![]() |
| Ketua Ombudsman RI Hery Susanto usai menetapkannya sebagai tersangka |
Jakarta Editor– Kejaksaan Agung resmi menahan Ketua Ombudsman RI Hery Susanto usai menetapkannya sebagai tersangka dalam kasus dugaan tindak pidana korupsi tata kelola usaha pertambangan nikel di Sulawesi Tenggara periode 2013–2025.

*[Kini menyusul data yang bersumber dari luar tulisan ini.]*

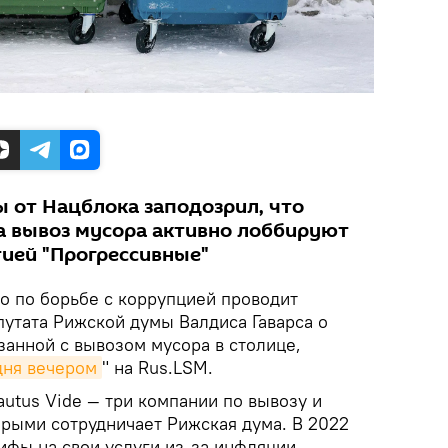
 от Нацблока заподозрил, что
 вывоз мусора активно лоббируют
тией "Прогрессивные"
 по борьбе с коррупцией проводит
путата Рижской думы Валдиса Гаварса о
занной с вывозом мусора в столице,
дня вечером
" на Rus.LSM.
 Lautus Vide — три компании по вывозу и
орыми сотрудничает Рижская дума. В 2022
ифы на свои услуги из-за инфляции.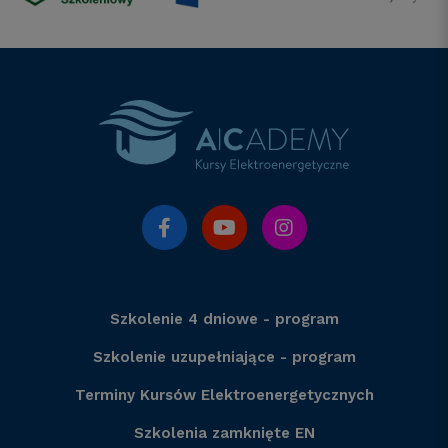
Szkolenie 4 dniowe - program
Szkolenie uzupełniające - program
Terminy Kursów Elektroenergetycznych
Szkolenia zamknięte EN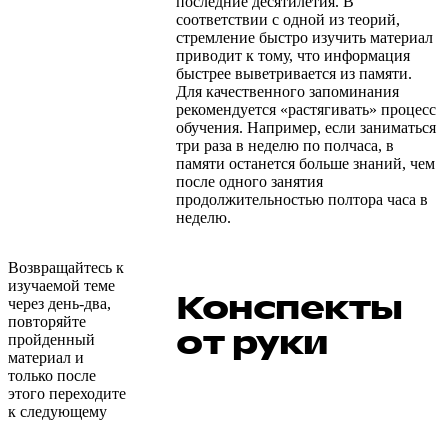
последние десятилетия. В
соответствии с одной из теорий,
стремление быстро изучить материал
приводит к тому, что информация
быстрее выветривается из памяти.
Для качественного запоминания
рекомендуется «растягивать» процесс
обучения. Например, если заниматься
три раза в неделю по полчаса, в
памяти останется больше знаний, чем
после одного занятия
продолжительностью полтора часа в
неделю.
Возвращайтесь к
изучаемой теме
Конспекты
через день-два,
повторяйте
от руки
пройденный
материал и
только после
этого переходите
к следующему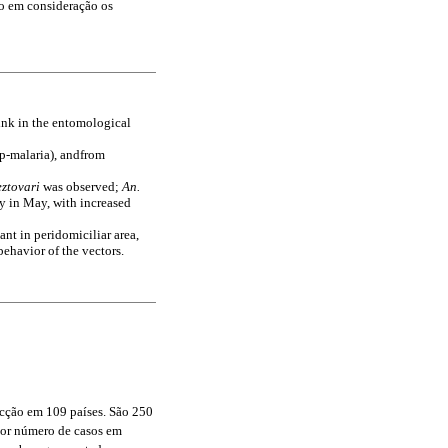
do em consideração os
link in the entomological
p-malaria), andfrom
eztovari
was observed;
An.
y in May, with increased
nt in peridomiciliar area,
behavior of the vectors.
ecção em 109 países. São 250
ior número de casos em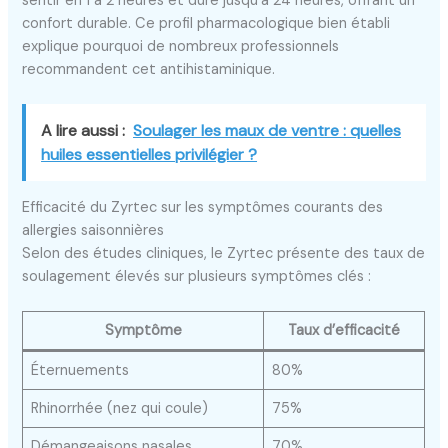
sentir en 1 à 2 heures et dure jusqu’à 24 heures, offrant un
confort durable. Ce profil pharmacologique bien établi
explique pourquoi de nombreux professionnels
recommandent cet antihistaminique.
A lire aussi :
Soulager les maux de ventre : quelles
huiles essentielles privilégier ?
Efficacité du Zyrtec sur les symptômes courants des
allergies saisonnières
Selon des études cliniques, le Zyrtec présente des taux de
soulagement élevés sur plusieurs symptômes clés :
Symptôme
Taux d’efficacité
Éternuements
80%
Rhinorrhée (nez qui coule)
75%
Démangeaisons nasales
70%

Hery keluar dari Gedung Jampidsus dengan mengenakan rompi tahanan berwarna pink dan langsung dibawa ke Rutan Salemba untuk masa penahanan 20 hari ke depan.
Direktur Penyidikan Jampidsus, Syarief Sulaeman Nahdi, mengungkapkan bahwa kasus ini bermula dari persoalan perhitungan PNBP yang dihadapi PT TSHI, yang keberatan terhadap tagihan dari Kementerian Kehutanan RI.
Pemilik PT TSHI kemudian mencari solusi dan bertemu Hery, yang kala itu menjabat sebagai Komisioner Ombudsman. Hery diduga bersedia “membantu” dengan melakukan pemeriksaan yang seolah-olah berasal dari laporan masyarakat, dan mengarahkan hasil pemeriksaan agar koreksi kebijakan Kementerian Kehutanan menguntungkan PT TSHI.
Dalam prosesnya, Hery diduga menerima kesepakatan pemberian uang sebesar Rp1,5 miliar untuk memastikan Laporan Hasil Pemeriksaan (LHP) Ombudsman sesuai harapan pihak perusahaan. Bahkan, draft LHP sempat diberikan terlebih dahulu kepada pihak PT TSHI guna mengintervensi keputusan pemerintah.
“Surat dan kebijakan Kemenhut itu kemudian dikoreksi oleh Ombudsman sehingga beban yang harus dibayar PT TSHI dapat dihitung ulang oleh perusahaan sendiri,” jelas Syarief.
Dengan temuan tersebut, Hery dijerat Pasal 12 huruf a dan b serta Pasal 606 KUHP baru mengenai tindak pidana korupsi.
Kejagung menegaskan proses hukum akan terus berjalan dan tak menutup kemungkinan adanya tersangka tambahan dalam kasus yang merugikan negara melalui manipulasi kebijakan pengelolaan sumber daya alam tersebut.